WHAT TO DO: In the copy, leave out the pictures and repeat all records exactly.

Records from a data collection
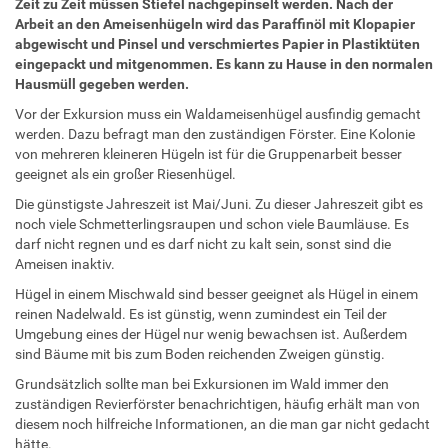
Zeit zu Zeit müssen Stiefel nachgepinselt werden. Nach der
Arbeit an den Ameisenhügeln wird das Paraffinöl mit Klopapier
abgewischt und Pinsel und verschmiertes Papier in Plastiktüten
eingepackt und mitgenommen. Es kann zu Hause in den normalen
Hausmüll gegeben werden.
Vor der Exkursion muss ein Waldameisenhügel ausfindig gemacht
werden. Dazu befragt man den zuständigen Förster. Eine Kolonie
von mehreren kleineren Hügeln ist für die Gruppenarbeit besser
geeignet als ein großer Riesenhügel.
Die günstigste Jahreszeit ist Mai/Juni. Zu dieser Jahreszeit gibt es
noch viele Schmetterlingsraupen und schon viele Baumläuse. Es
darf nicht regnen und es darf nicht zu kalt sein, sonst sind die
Ameisen inaktiv.
Hügel in einem Mischwald sind besser geeignet als Hügel in einem
reinen Nadelwald. Es ist günstig, wenn zumindest ein Teil der
Umgebung eines der Hügel nur wenig bewachsen ist. Außerdem
sind Bäume mit bis zum Boden reichenden Zweigen günstig.
Grundsätzlich sollte man bei Exkursionen im Wald immer den
zuständigen Revierförster benachrichtigen, häufig erhält man von
diesem noch hilfreiche Informationen, an die man gar nicht gedacht
hätte.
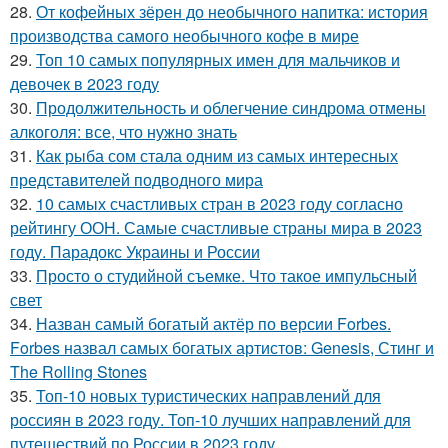
28.
От кофейных зёрен до необычного напитка: история
производства самого необычного кофе в мире
29.
Топ 10 самых популярных имен для мальчиков и
девочек в 2023 году
30.
Продолжительность и облегчение синдрома отмены
алкоголя: все, что нужно знать
31.
Как рыба сом стала одним из самых интересных
представителей подводного мира
32.
10 самых счастливых стран в 2023 году согласно
рейтингу ООН. Самые счастливые страны мира в 2023
году. Парадокс Украины и России
33.
Просто о студийной съемке. Что такое импульсный
свет
34.
Назван самый богатый актёр по версии Forbes.
Forbes назвал самых богатых артистов: Genesis, Стинг и
The Rolling Stones
35.
Топ-10 новых туристических направлений для
россиян в 2023 году. Топ-10 лучших направлений для
путешествий по России в 2023 году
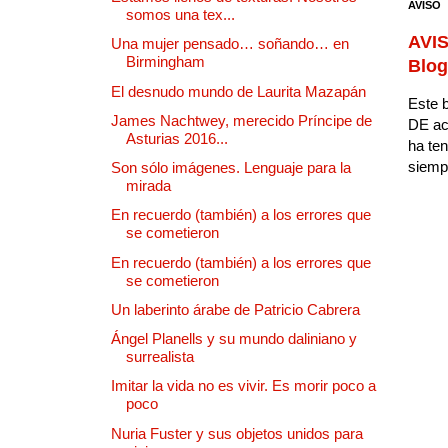
AVISO
somos una tex...
AVIS
Una mujer pensado… soñando… en
Birmingham
Blog
El desnudo mundo de Laurita Mazapán
Este b
James Nachtwey, merecido Príncipe de
DE ac
Asturias 2016...
ha ten
siempr
Son sólo imágenes. Lenguaje para la
mirada
En recuerdo (también) a los errores que
se cometieron
En recuerdo (también) a los errores que
se cometieron
Un laberinto árabe de Patricio Cabrera
Ángel Planells y su mundo daliniano y
surrealista
Imitar la vida no es vivir. Es morir poco a
poco
Nuria Fuster y sus objetos unidos para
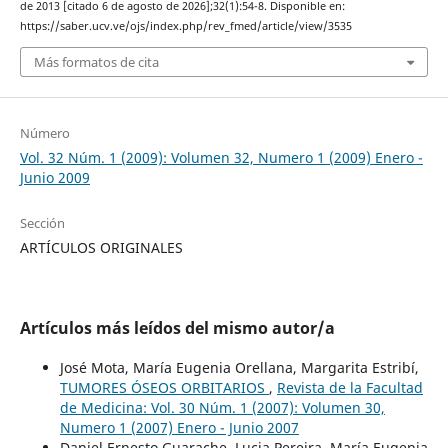
de 2013 [citado 6 de agosto de 2026];32(1):54-8. Disponible en:
https://saber.ucv.ve/ojs/index.php/rev_fmed/article/view/3535
Más formatos de cita
Número
Vol. 32 Núm. 1 (2009): Volumen 32, Numero 1 (2009) Enero -
Junio 2009
Sección
ARTÍCULOS ORIGINALES
Artículos más leídos del mismo autor/a
José Mota, María Eugenia Orellana, Margarita Estribí,
TUMORES ÓSEOS ORBITARIOS
,
Revista de la Facultad
de Medicina: Vol. 30 Núm. 1 (2007): Volumen 30,
Numero 1 (2007) Enero - Junio 2007
Daniel Ernesto Guarache, Lucia Pereira, María Eugenia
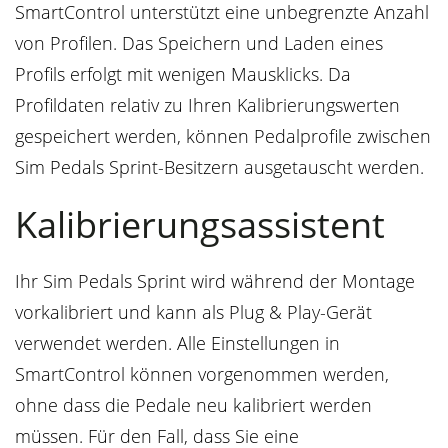
SmartControl unterstützt eine unbegrenzte Anzahl
von Profilen. Das Speichern und Laden eines
Profils erfolgt mit wenigen Mausklicks. Da
Profildaten relativ zu Ihren Kalibrierungswerten
gespeichert werden, können Pedalprofile zwischen
Sim Pedals Sprint-Besitzern ausgetauscht werden.
Kalibrierungsassistent
Ihr Sim Pedals Sprint wird während der Montage
vorkalibriert und kann als Plug & Play-Gerät
verwendet werden. Alle Einstellungen in
SmartControl können vorgenommen werden,
ohne dass die Pedale neu kalibriert werden
müssen. Für den Fall, dass Sie eine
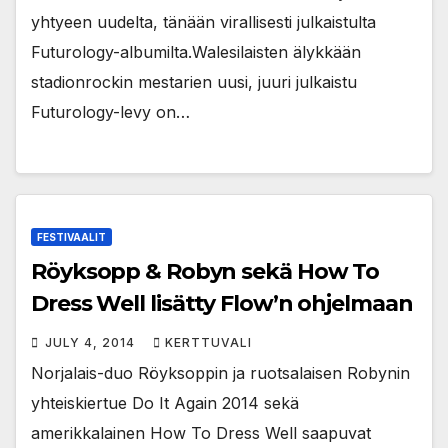
yhtyeen uudelta, tänään virallisesti julkaistulta
Futurology-albumilta.Walesilaisten älykkään
stadionrockin mestarien uusi, juuri julkaistu
Futurology-levy on…
FESTIVAALIT
Röyksopp & Robyn sekä How To
Dress Well lisätty Flow’n ohjelmaan
JULY 4, 2014
KERTTUVALI
Norjalais-duo Röyksoppin ja ruotsalaisen Robynin
yhteiskiertue Do It Again 2014 sekä
amerikkalainen How To Dress Well saapuvat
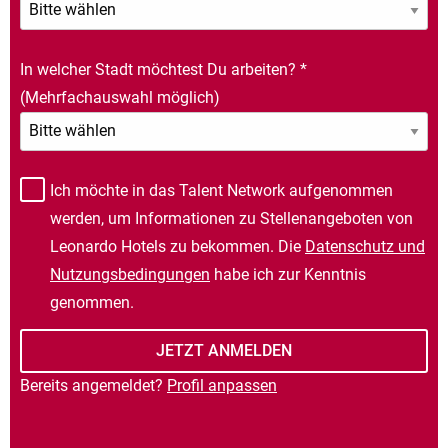
In welcher Stadt möchtest Du arbeiten?
*
(Mehrfachauswahl möglich)
Ich möchte in das Talent Network aufgenommen
werden, um Informationen zu Stellenangeboten von
Leonardo Hotels zu bekommen. Die
Datenschutz und
Nutzungsbedingungen
habe ich zur Kenntnis
genommen.
Bereits angemeldet?
Profil anpassen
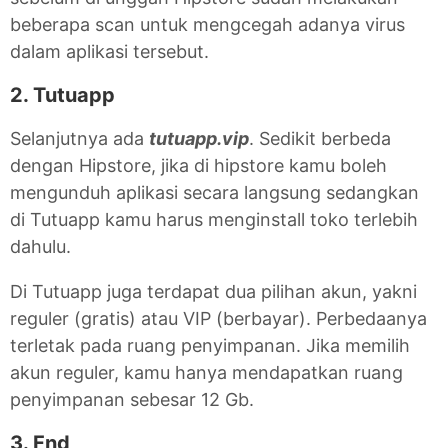
beberapa scan untuk mengcegah adanya virus
dalam aplikasi tersebut.
2. Tutuapp
Selanjutnya ada
tutuapp.vip
. Sedikit berbeda
dengan Hipstore, jika di hipstore kamu boleh
mengunduh aplikasi secara langsung sedangkan
di Tutuapp kamu harus menginstall toko terlebih
dahulu.
Di Tutuapp juga terdapat dua pilihan akun, yakni
reguler (gratis) atau VIP (berbayar). Perbedaanya
terletak pada ruang penyimpanan. Jika memilih
akun reguler, kamu hanya mendapatkan ruang
penyimpanan sebesar 12 Gb.
3. Fnd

EXERCISE SOLUTION:
Zeit zu Zeit müssen Stiefel nachgepinselt werden. Nach der
Arbeit an den Ameisenhügeln wird das Paraffinöl mit Klopapier
abgewischt und Pinsel und verschmiertes Papier in Plastiktüten
eingepackt und mitgenommen. Es kann zu Hause in den normalen
Hausmüll gegeben werden.
Vor der Exkursion muss ein Waldameisenhügel ausfindig gemacht
werden. Dazu befragt man den zuständigen Förster. Eine Kolonie
von mehreren kleineren Hügeln ist für die Gruppenarbeit besser
geeignet als ein großer Riesenhügel.
Die günstigste Jahreszeit ist Mai/Juni. Zu dieser Jahreszeit gibt es
noch viele Schmetterlingsraupen und schon viele Baumläuse. Es
darf nicht regnen und es darf nicht zu kalt sein, sonst sind die
Ameisen inaktiv.
Hügel in einem Mischwald sind besser geeignet als Hügel in einem
reinen Nadelwald. Es ist günstig, wenn zumindest ein Teil der
Umgebung eines der Hügel nur wenig bewachsen ist. Außerdem
sind Bäume mit bis zum Boden reichenden Zweigen günstig.
Grundsätzlich sollte man bei Exkursionen im Wald immer den
zuständigen Revierförster benachrichtigen, häufig erhält man von
diesem noch hilfreiche Informationen, an die man gar nicht gedacht
hätte.
28.
От кофейных зёрен до необычного напитка: история
производства самого необычного кофе в мире
29.
Топ 10 самых популярных имен для мальчиков и
девочек в 2023 году
30.
Продолжительность и облегчение синдрома отмены
алкоголя: все, что нужно знать
31.
Как рыба сом стала одним из самых интересных
представителей подводного мира
32.
10 самых счастливых стран в 2023 году согласно
рейтингу ООН. Самые счастливые страны мира в 2023
году. Парадокс Украины и России
33.
Просто о студийной съемке. Что такое импульсный
свет
34.
Назван самый богатый актёр по версии Forbes.
Forbes назвал самых богатых артистов: Genesis, Стинг и
The Rolling Stones
35.
Топ-10 новых туристических направлений для
россиян в 2023 году. Топ-10 лучших направлений для
путешествий по России в 2023 году
AVISO
somos una tex...
AVIS
Una mujer pensado… soñando… en
Birmingham
Blog
El desnudo mundo de Laurita Mazapán
Este b
James Nachtwey, merecido Príncipe de
DE ac
Asturias 2016...
ha ten
siempr
Son sólo imágenes. Lenguaje para la
mirada
En recuerdo (también) a los errores que
se cometieron
En recuerdo (también) a los errores que
se cometieron
Un laberinto árabe de Patricio Cabrera
Ángel Planells y su mundo daliniano y
surrealista
Imitar la vida no es vivir. Es morir poco a
poco
Nuria Fuster y sus objetos unidos para
de 2013 [citado 6 de agosto de 2026];32(1):54-8. Disponible en:
https://saber.ucv.ve/ojs/index.php/rev_fmed/article/view/3535
Más formatos de cita
Número
Vol. 32 Núm. 1 (2009): Volumen 32, Numero 1 (2009) Enero -
Junio 2009
Sección
ARTÍCULOS ORIGINALES
Artículos más leídos del mismo autor/a
José Mota, María Eugenia Orellana, Margarita Estribí,
TUMORES ÓSEOS ORBITARIOS
,
Revista de la Facultad
de Medicina: Vol. 30 Núm. 1 (2007): Volumen 30,
Numero 1 (2007) Enero - Junio 2007
Daniel Ernesto Guarache, Lucia Pereira, María Eugenia
SmartControl unterstützt eine unbegrenzte Anzahl
von Profilen. Das Speichern und Laden eines
Profils erfolgt mit wenigen Mausklicks. Da
Profildaten relativ zu Ihren Kalibrierungswerten
gespeichert werden, können Pedalprofile zwischen
Sim Pedals Sprint-Besitzern ausgetauscht werden.
Kalibrierungsassistent
Ihr Sim Pedals Sprint wird während der Montage
vorkalibriert und kann als Plug & Play-Gerät
verwendet werden. Alle Einstellungen in
SmartControl können vorgenommen werden,
ohne dass die Pedale neu kalibriert werden
müssen. Für den Fall, dass Sie eine
yhtyeen uudelta, tänään virallisesti julkaistulta
Futurology-albumilta.Walesilaisten älykkään
stadionrockin mestarien uusi, juuri julkaistu
Futurology-levy on…
FESTIVAALIT
Röyksopp & Robyn sekä How To
Dress Well lisätty Flow’n ohjelmaan
JULY 4, 2014
KERTTUVALI
Norjalais-duo Röyksoppin ja ruotsalaisen Robynin
yhteiskiertue Do It Again 2014 sekä
amerikkalainen How To Dress Well saapuvat
In welcher Stadt möchtest Du arbeiten?
*
(Mehrfachauswahl möglich)
Ich möchte in das Talent Network aufgenommen
werden, um Informationen zu Stellenangeboten von
Leonardo Hotels zu bekommen. Die
Datenschutz und
Nutzungsbedingungen
habe ich zur Kenntnis
genommen.
Bereits angemeldet?
Profil anpassen
beberapa scan untuk mengcegah adanya virus
dalam aplikasi tersebut.
2. Tutuapp
Selanjutnya ada
tutuapp.vip
. Sedikit berbeda
dengan Hipstore, jika di hipstore kamu boleh
mengunduh aplikasi secara langsung sedangkan
di Tutuapp kamu harus menginstall toko terlebih
dahulu.
Di Tutuapp juga terdapat dua pilihan akun, yakni
reguler (gratis) atau VIP (berbayar). Perbedaanya
terletak pada ruang penyimpanan. Jika memilih
akun reguler, kamu hanya mendapatkan ruang
penyimpanan sebesar 12 Gb.
3. Fnd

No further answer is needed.